O QUE SE PEDE =
Selecione todas as linhas dos itens que contenham a palavra "portion", considerando a distinção entre maiúsculas e minúsculas.

ITENS DE DADOS =
%%
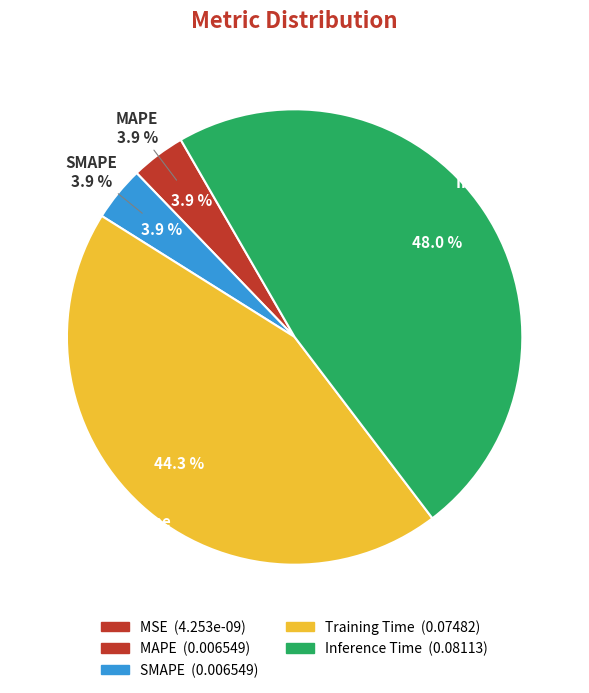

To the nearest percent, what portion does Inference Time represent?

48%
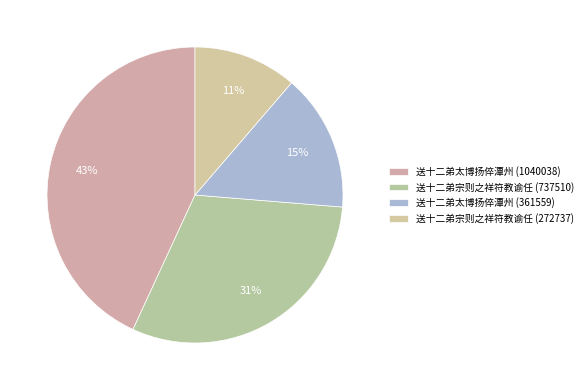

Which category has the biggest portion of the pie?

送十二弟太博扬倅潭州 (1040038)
%%
%%
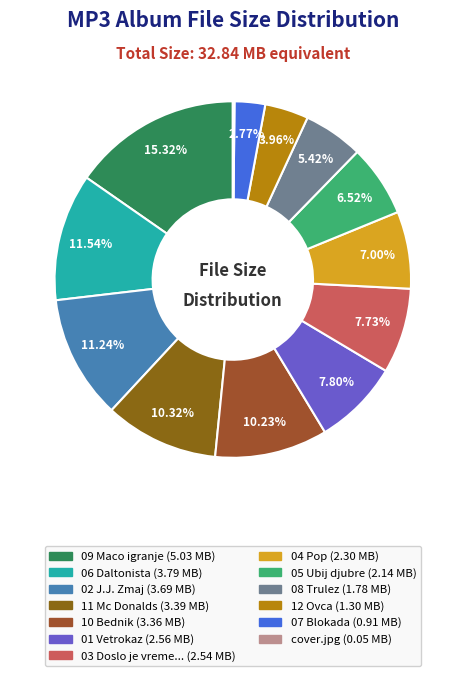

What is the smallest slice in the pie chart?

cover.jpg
%%
RESPOSTA =
To the nearest percent, what portion does Inference Time represent?
Which category has the biggest portion of the pie?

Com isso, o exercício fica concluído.